SAMUEL FERNANDES DE ALMEIDA

UMA TENDÊNCIA PREOCUPANTE

A globalização chegou à fiscalidade e com ela iniciou-se uma nova era nas relações tributárias, bem como na delimitação dos poderes de investigação e punição dos comportamentos evasivos e fraudulentos. Trata-se de uma evolução necessária, quer do ponto de vista de proteção das receitas públicas – e foi esta necessidade que fez avançar o G7 para a implementação de um plano de ação a nível global (o denominado “BEPS”) –, quer do ponto de vista social.

Numa época de pressão sobre as finanças públicas e consequente compressão de prestações sociais, bem como aumento da carga fiscal, torna-se social e politicamente inaceitável que possam persistir políticas públicas que possibilitem (e mesmo fomentem) a evasão fiscal.

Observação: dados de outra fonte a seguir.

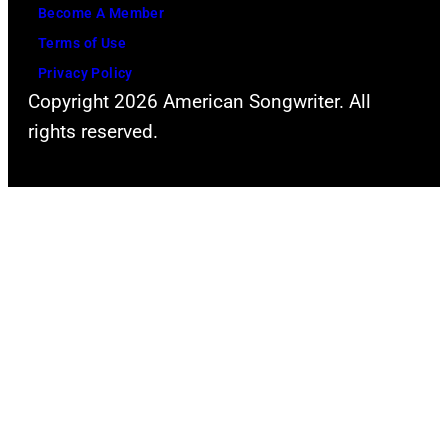
Become A Member
Terms of Use
Privacy Policy
Copyright 2026 American Songwriter. All
rights reserved.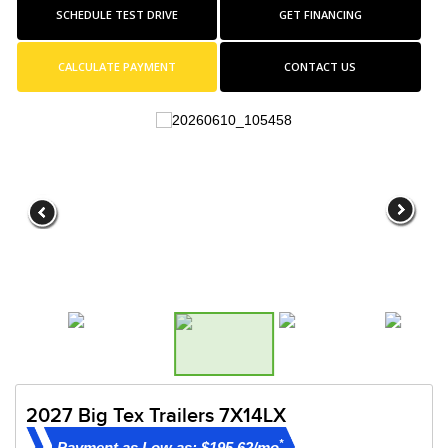
SCHEDULE TEST DRIVE
GET FINANCING
CALCULATE PAYMENT
CONTACT US
2027 Big Tex Trailers 7X14LX
*
Payment as Low as: $195.62/mo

O segredo bancário absoluto, jurisdições opacas sobre a titularidade de ativos e estruturas societárias, zonas de tributação zero, chegaram ao fim. Estamos numa nova era, cujos contornos e consequências ainda não conseguimos prever com exatidão, na certeza, porém, de que nada ficará como dantes, seja a nível político, seja no reequilíbrio das relações económicas entre estados ou no reforço inevitável dos poderes de investigação concedidos às autoridades tributárias. Nada ficará exatamente como dantes. Mas voltemos ao início, pois não é esse o objeto deste texto, embora se impusesse este introito de enquadramento prévio.

Generalização e banalização do recurso à ameaça penal

A tendência que se impõe denunciar e alertar consiste na generalização e banalização do recurso à ameaça penal como forma de coação dos contribuintes na regularização da sua situação tributária, e/ou alargamento dos prazos de investigação e cobrança de tributos. Esta é uma nova tendência que se constata transversalmente na Autoridade Tributária, Segurança Social e cobrança de imposições aduaneiras. O método é simples e consiste em invocar em sede inspetiva a existência de indícios da prática de um crime de fraude fiscal, abuso de confiança ou outro crime em matéria aduaneira, alargando-se dessa forma o prazo de caducidade e prescrição pelo período em que durar o inquérito criminal. Ora, a questão não reside no recurso a este expediente como forma de iniciar um procedimento de investigação perante indícios sérios da existência da prática de um crime, mas a tendência crescente de recurso a este expediente para alargar de forma abusiva os prazos legais e, mais gravoso, exercer uma forma de coação sobre os contribuintes sem que existam fundamentos sérios ou mesmo indícios da prática de qualquer crime. Num Estado de Direito, não se mostra aceitável usar a espada criminal, colocando em causa a imagem das empresas e dos seus gestores – com repercussões a nível reputacional e de idoneidade para o exercício de certos cargos –, sem que a abertura do processo de inquérito esteja fundamentada na existência de indícios credíveis da prática de um crime tributário. Esta tendência é tanto mais preocupante num contexto de crescente diminuição das garantias dos contribuintes: recurso sistemático ao levantamento do sigilo bancário e fiscal, aumento dos prazos de investigação que podem ir até aos 12 anos em matéria de caducidade ou suspensão dos prazos de cobrança até encerramento dos processos de inquérito. Estamos a entrar numa nova era em que a multiplicidade de fontes de informação e cruzamento de dados trarão inevitavelmente um novo paradigma às relações tributárias, com riscos sérios ao nível do correto equilíbrio de poderes num Estado de Direito. Um uso indevido destes novos mecanismos colocará, inevitavelmente, uma pressão inaceitável sobre os contribuintes e constitui uma ameaça ao funcionamento da democracia.

Novo paradigma

Este novo paradigma exige um sério escrutínio judicial por parte dos magistrados do Ministério Público, a quem cabe em última instância a condução dos processos de investigação criminal. Fica aqui o alerta público, na certeza de que este não é um problema apenas daqueles que mais recursos têm, mas um risco que afeta a sociedade no seu todo, pondo em causa a liberdade de escolha dos agentes económicos. Neste ponto, nunca é demais recordar que a opção legítima por soluções de eficácia fiscal não se confunde com práticas abusivas e fraudulentas tendo em vista a redução ilegítima dos encargos tributários.